Eine subtile, aber beständige Kraft, die durch Sonnenlicht erzeugt wird und als YORP-Effekt (Yarkovsky-O'Keefe-Radzievskii-Paddack) bekannt ist, hat die Rotation des Asteroiden über Millionen von Jahren maßgeblich verändert. Wenn Sonnenlicht auf die unregelmäßig geformte Oberfläche trifft und als Wärmestrahlung wieder abgegeben wird, entstehen winzige Drehmomente, die die Rotationsachse und -geschwindigkeit langsam verschieben. Dieser Mechanismus gilt als verantwortlich dafür, dass Donaldjohanson in seinen heutigen Taumelzustand geraten ist — eine Erkenntnis, die wertvolle Daten für das Verständnis der dynamischen Entwicklung kleiner Körper im Sonnensystem liefert.

Besonders bemerkenswert ist, dass Spuren uralten Wassers in der felsigen Oberfläche von Donaldjohanson erhalten geblieben sind. Diese Entdeckung deutet darauf hin, dass der Ursprungskörper, aus dem der Asteroid hervorging, einst hydratisierte Minerale enthielt, und bietet einen Einblick in die Bedingungen, die im frühen Sonnensystem vor Milliarden von Jahren herrschten. Wissenschaftler gehen davon aus, dass diese Wassersignaturen dazu beitragen könnten, Modelle darüber zu verfeinern, wie Wasser und andere flüchtige Verbindungen im jungen Sonnensystem verteilt waren.

Der Asteroid trägt den Namen des Paläoanthropologen Donald Johanson, der 1974 in Äthiopien das berühmte Lucy-Fossil entdeckte. Die NASA-Mission selbst erhielt ihren Namen nach diesem bedeutenden Hominiden-Skelett und stellt eine symbolische Verbindung zwischen der Erforschung menschlicher Ursprünge auf der Erde und der Untersuchung der Ursprünge des Sonnensystems her. Donaldjohanson stellte das erste Asteroidenziel auf Lucys ehrgeiziger zwölfjähriger Reise zu den Trojaner-Asteroiden dar, die sich die Umlaufbahn mit Jupiter teilen.

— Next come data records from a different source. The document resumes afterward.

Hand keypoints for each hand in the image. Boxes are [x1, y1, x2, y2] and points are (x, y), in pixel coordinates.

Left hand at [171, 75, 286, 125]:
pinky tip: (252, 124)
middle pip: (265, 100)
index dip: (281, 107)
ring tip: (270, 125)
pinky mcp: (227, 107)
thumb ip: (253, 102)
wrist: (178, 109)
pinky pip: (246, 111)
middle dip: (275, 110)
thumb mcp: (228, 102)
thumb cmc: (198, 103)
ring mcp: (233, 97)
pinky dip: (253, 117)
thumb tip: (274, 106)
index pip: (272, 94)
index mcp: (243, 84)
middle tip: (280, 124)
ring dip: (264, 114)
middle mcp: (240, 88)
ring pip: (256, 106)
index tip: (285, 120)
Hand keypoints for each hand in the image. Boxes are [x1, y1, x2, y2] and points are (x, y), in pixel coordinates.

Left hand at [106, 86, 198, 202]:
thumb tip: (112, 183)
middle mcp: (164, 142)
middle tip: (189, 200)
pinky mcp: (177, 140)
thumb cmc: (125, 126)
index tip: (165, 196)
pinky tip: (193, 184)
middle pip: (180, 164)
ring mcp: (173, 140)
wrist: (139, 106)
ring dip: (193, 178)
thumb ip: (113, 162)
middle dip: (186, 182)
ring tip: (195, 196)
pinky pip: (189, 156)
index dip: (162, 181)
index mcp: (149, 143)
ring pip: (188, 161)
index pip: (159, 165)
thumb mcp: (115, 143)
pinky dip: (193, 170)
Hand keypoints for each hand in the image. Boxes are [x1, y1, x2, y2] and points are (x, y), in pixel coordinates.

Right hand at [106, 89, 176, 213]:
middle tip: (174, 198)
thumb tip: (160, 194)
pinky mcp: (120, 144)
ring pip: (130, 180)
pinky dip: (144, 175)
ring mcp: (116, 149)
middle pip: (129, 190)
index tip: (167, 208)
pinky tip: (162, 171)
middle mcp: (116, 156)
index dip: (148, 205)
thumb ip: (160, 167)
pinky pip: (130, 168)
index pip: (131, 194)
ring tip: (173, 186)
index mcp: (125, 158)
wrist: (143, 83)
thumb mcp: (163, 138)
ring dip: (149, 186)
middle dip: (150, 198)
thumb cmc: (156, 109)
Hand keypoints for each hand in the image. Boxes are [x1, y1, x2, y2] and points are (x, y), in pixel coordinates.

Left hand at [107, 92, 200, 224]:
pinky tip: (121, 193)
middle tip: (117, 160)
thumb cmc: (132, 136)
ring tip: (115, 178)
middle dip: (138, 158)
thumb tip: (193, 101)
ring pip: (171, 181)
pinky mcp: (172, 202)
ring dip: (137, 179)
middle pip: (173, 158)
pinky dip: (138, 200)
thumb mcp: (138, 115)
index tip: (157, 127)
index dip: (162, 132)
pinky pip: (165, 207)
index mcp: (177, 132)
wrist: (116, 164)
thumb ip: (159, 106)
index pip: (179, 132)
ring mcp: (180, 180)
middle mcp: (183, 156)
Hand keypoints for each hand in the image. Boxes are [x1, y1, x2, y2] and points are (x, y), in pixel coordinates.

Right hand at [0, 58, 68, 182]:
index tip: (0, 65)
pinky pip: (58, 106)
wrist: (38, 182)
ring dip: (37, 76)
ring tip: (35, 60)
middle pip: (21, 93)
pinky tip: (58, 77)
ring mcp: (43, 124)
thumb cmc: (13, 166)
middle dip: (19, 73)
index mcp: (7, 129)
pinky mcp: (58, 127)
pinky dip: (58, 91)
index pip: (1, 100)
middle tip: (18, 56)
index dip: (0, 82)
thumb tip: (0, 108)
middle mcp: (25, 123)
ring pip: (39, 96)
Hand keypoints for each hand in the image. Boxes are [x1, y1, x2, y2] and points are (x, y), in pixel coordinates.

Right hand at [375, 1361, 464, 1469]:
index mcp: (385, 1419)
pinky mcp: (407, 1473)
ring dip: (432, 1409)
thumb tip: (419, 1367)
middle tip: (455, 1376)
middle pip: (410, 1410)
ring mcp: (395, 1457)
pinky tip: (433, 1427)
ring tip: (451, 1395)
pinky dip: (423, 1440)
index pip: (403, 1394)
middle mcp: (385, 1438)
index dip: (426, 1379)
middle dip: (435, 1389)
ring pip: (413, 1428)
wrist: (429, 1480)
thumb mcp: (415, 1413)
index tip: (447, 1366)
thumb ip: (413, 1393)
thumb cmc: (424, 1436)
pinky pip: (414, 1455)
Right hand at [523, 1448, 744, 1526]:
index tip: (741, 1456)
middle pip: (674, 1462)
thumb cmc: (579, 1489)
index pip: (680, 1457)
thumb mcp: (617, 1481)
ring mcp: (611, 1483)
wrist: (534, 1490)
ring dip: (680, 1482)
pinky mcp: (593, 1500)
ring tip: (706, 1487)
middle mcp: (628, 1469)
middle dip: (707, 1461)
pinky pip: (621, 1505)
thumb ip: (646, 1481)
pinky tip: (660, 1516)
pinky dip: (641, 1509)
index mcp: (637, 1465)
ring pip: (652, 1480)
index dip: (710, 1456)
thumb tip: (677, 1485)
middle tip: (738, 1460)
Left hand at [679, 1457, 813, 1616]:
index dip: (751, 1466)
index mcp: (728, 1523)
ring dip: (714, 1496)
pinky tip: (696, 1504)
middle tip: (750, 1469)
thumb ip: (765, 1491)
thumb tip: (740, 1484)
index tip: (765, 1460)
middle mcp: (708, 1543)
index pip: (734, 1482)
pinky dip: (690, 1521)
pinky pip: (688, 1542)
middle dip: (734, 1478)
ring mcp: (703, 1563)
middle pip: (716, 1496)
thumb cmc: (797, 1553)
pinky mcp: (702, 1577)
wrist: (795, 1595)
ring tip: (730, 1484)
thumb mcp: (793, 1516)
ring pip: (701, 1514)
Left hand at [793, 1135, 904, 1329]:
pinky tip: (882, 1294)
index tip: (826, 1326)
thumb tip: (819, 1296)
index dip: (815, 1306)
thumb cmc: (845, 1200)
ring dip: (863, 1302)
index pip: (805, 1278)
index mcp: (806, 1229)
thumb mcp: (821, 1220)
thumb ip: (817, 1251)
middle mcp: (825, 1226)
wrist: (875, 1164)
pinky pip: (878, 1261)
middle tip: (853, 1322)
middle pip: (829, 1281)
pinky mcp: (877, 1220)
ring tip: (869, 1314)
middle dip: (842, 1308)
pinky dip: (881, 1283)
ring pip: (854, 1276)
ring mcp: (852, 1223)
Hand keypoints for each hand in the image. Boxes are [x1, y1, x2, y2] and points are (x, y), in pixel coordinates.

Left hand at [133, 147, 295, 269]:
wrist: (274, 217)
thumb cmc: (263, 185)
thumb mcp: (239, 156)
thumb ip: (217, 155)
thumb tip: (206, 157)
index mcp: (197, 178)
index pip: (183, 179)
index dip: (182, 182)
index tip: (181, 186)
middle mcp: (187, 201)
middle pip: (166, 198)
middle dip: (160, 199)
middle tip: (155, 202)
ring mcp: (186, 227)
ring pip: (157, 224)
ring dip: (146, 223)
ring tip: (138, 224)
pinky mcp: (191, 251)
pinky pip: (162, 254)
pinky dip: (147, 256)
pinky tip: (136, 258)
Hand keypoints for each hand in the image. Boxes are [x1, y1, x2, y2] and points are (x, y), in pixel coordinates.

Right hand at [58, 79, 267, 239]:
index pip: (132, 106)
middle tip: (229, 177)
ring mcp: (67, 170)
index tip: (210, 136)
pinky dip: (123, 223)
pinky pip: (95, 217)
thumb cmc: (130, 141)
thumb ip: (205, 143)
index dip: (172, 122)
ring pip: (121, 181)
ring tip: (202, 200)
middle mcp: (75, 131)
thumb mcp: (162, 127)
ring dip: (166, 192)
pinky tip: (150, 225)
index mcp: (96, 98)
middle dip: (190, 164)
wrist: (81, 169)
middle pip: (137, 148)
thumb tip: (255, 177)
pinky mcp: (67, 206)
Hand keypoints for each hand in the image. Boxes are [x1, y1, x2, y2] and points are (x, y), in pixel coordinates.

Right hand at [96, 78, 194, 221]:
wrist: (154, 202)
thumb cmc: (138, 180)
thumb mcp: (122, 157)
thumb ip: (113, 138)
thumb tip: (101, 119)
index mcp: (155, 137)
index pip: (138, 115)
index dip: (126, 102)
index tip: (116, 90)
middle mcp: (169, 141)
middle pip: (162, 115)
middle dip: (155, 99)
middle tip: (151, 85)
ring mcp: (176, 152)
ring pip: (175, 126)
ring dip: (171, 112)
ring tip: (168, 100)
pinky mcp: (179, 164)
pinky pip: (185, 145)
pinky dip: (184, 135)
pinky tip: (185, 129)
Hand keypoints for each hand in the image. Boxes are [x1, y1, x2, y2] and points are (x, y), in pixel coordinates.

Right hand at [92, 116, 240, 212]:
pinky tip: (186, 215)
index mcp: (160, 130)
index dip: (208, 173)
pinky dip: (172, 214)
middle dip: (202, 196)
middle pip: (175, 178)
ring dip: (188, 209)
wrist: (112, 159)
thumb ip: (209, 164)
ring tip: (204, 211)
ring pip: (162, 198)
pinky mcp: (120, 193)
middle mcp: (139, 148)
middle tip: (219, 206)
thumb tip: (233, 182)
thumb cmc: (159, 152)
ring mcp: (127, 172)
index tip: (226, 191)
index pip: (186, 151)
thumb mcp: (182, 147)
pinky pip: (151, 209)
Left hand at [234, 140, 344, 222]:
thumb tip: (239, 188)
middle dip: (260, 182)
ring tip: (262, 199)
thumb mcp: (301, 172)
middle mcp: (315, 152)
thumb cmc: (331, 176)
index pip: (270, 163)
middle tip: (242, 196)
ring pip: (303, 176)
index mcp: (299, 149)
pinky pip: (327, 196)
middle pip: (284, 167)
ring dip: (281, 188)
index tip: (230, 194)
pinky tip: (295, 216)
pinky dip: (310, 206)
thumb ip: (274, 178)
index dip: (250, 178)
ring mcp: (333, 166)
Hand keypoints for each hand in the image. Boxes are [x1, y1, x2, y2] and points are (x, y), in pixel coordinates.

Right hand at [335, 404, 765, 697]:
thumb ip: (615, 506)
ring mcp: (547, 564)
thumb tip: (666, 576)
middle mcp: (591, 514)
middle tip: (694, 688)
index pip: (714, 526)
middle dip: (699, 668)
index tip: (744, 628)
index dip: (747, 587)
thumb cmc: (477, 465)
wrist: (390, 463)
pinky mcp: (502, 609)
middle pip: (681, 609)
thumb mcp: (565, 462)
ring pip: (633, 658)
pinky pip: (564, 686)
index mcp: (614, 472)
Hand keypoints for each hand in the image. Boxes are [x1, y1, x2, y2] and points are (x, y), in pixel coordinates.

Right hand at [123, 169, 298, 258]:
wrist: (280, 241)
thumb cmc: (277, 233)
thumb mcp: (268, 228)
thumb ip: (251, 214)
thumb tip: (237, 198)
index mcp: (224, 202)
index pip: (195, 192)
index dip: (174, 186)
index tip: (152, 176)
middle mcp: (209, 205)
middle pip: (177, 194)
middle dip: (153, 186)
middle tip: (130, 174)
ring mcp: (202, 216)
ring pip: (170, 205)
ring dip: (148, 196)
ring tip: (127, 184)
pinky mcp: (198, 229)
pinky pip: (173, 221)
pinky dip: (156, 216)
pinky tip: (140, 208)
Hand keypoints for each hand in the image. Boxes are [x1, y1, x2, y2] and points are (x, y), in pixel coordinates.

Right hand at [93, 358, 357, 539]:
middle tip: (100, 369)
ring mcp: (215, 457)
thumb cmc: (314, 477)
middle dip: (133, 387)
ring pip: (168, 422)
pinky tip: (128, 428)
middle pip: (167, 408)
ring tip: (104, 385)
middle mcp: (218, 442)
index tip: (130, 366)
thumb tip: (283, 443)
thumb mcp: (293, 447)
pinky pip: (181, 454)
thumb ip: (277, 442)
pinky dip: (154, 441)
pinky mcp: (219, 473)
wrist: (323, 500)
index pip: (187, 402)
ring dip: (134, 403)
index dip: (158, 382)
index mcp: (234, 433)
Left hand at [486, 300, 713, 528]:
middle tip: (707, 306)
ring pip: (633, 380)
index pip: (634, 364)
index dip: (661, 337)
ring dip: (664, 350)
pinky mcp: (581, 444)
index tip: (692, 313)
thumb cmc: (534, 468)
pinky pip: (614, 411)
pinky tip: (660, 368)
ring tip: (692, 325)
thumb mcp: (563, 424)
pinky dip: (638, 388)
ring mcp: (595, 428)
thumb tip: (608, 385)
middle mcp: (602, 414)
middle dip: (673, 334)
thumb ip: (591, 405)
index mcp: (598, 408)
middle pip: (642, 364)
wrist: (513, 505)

Mit Blick auf die Zukunft setzt die Lucy-Sonde ihre Reise zu den Schwärmen der Trojaner-Asteroiden fort, wobei die nächsten Begegnungen in den kommenden Jahren erwartet werden. Die Fülle der beim Vorbeiflug an Donaldjohanson gesammelten Daten hat die Erwartungen bereits übertroffen und Planetenwissenschaftlern neue Einblicke in die Entstehung, Entwicklung und Zusammensetzung primitiver Körper des Sonnensystems gegeben. Die Missionsleiter haben ihr Vertrauen zum Ausdruck gebracht, dass künftige Vorbeiflüge ebenso bahnbrechende Ergebnisse liefern werden.